[Problems and tasks]:
• 1. Return the passage of the interview transcript from "Alan: I think" up to and including "is very convenient.", copied word for word.
• 2. For each statement, state whether the interview transcript supports it (yes or no) and quote the words that decide it. (a) Alan names Red Orchestra as the first game in the sequence he describes. (b) Alan says people who have not bought Killing Floor 2 go on forums to defend Tripwire. (c) Alan says his company attends only developer-centric conferences.

(Document excerpt Opens)

Rudy: No, I think that’s brilliant. I think, because again, the more I talk to you, the more I realize that that’s one of the bigger changes overall in brands is it used to be your brand belongs to you. And now, because people always felt close to whatever brand of whatever product they use. However, now they have a platform to say, “I’m mad at this brand,” or, “I think this,” or, “I think that,” where you can’t ignore it anymore.
Alan: I think you’re right, I mean to the point you were making earlier I think it’s an interesting and people aren’t just taking ownership of the game. They are taking ownership of the brand and you’ll see people, on the one hand, it’s great for us. We have well established brands and if the pitchforks come out for some reason, 99% of the time we have basically a couple of million brand ambassadors who will go and fight our battle for us, which is very convenient.
Alan: But to your point about people getting vociferous about changes to that, you go from iteration to iteration of a game, like we started out with Red Orchestra, the first Red Orchestra. Then we did Red Orchestra 2 and then we did Rising Storm and then did Rising Storm 2 Vietnam. They’re a whole sequence. And each time you do that, you will get people who are basically going, “I used to love your brand, now I hate you,” because they are invested not just in that game itself, but in the whole brand. There’s pros and cons to it, a decent extent, as we work up recognition of the company name as well. This almost an ownership in that fan base are corporate brand and you’ll see people who haven’t even bought Killing Floor 2 jumping on to forums to defend Tripwire and you’re like, “Wow. What is that? How does that work? How can you use it? Or how do you use it to your advantage? What are the threats?”
Rudy: I saw, because I know you’ve spoken at a lot of different gaming conferences, I don’t know what you call them, there’s like all kinds. You’ve spoken at cosplay, all kinds of stuff.
Alan: Yeah, we do a lot of, well, a fair number, of conferences. There’s the developer centric ones and the consumer centric ones, but yeah.

(Document excerpt Closes)
(Given material Opens)

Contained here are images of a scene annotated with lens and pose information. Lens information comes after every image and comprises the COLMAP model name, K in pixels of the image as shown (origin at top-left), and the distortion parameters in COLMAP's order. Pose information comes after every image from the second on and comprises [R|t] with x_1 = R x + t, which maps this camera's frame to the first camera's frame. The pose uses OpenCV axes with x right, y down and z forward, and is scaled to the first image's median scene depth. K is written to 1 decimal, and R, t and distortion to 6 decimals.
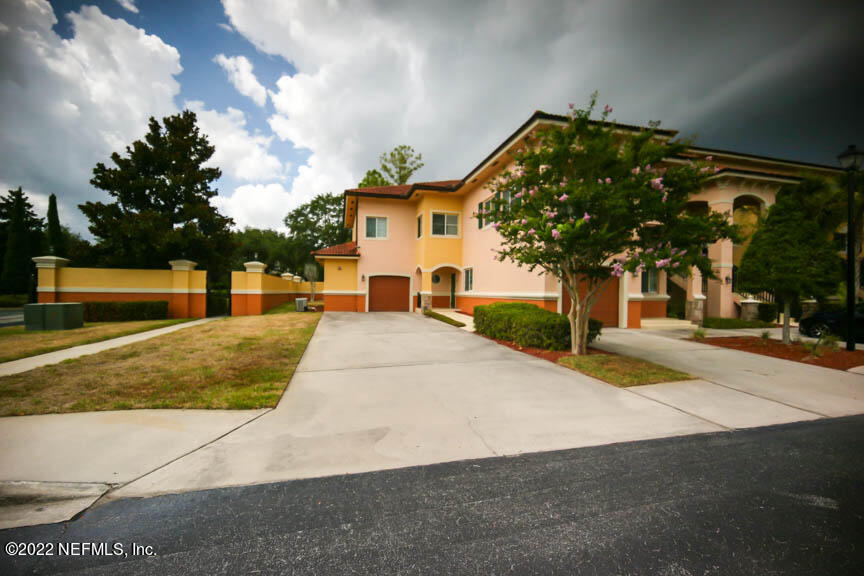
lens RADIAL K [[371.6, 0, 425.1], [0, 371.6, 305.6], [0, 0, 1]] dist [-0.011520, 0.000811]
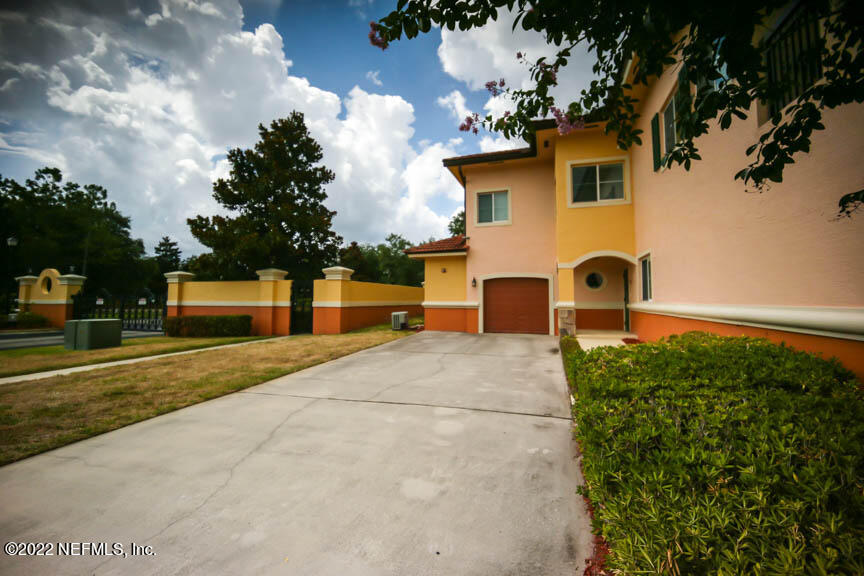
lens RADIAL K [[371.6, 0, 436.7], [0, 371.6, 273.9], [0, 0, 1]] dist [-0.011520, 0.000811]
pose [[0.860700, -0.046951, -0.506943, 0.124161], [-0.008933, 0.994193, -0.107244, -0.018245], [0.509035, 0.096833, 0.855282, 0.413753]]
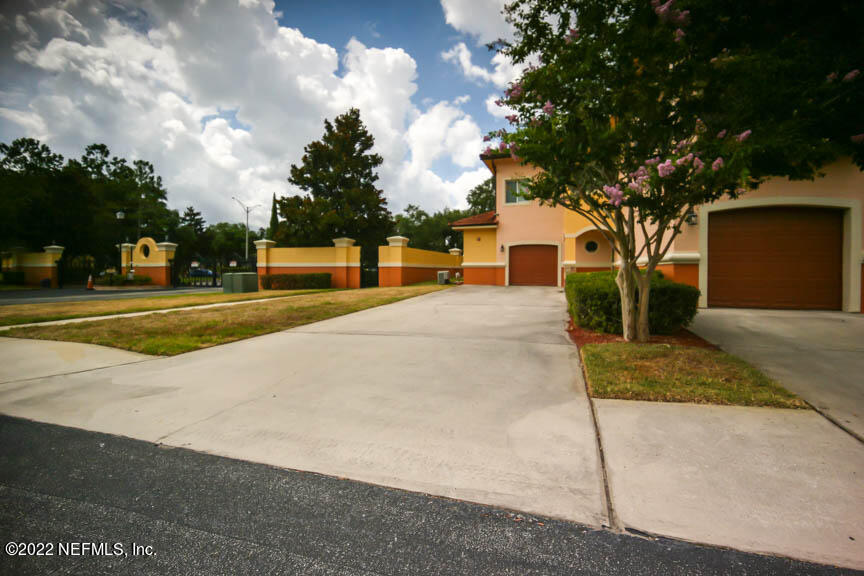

(Given material Closes)

[Response list]:
• 1.
Alan: I think you’re right, I mean to the point you were making earlier I think it’s an interesting and people aren’t just taking ownership of the game. They are taking ownership of the brand and you’ll see people, on the one hand, it’s great for us. We have well established brands and if the pitchforks come out for some reason, 99% of the time we have basically a couple of million brand ambassadors who will go and fight our battle for us, which is very convenient.

• 2.
(a) Yes: "we started out with Red Orchestra, the first Red Orchestra."
(b) Yes: "you’ll see people who haven’t even bought Killing Floor 2 jumping on to forums to defend Tripwire"
(c) No: "There’s the developer centric ones and the consumer centric ones"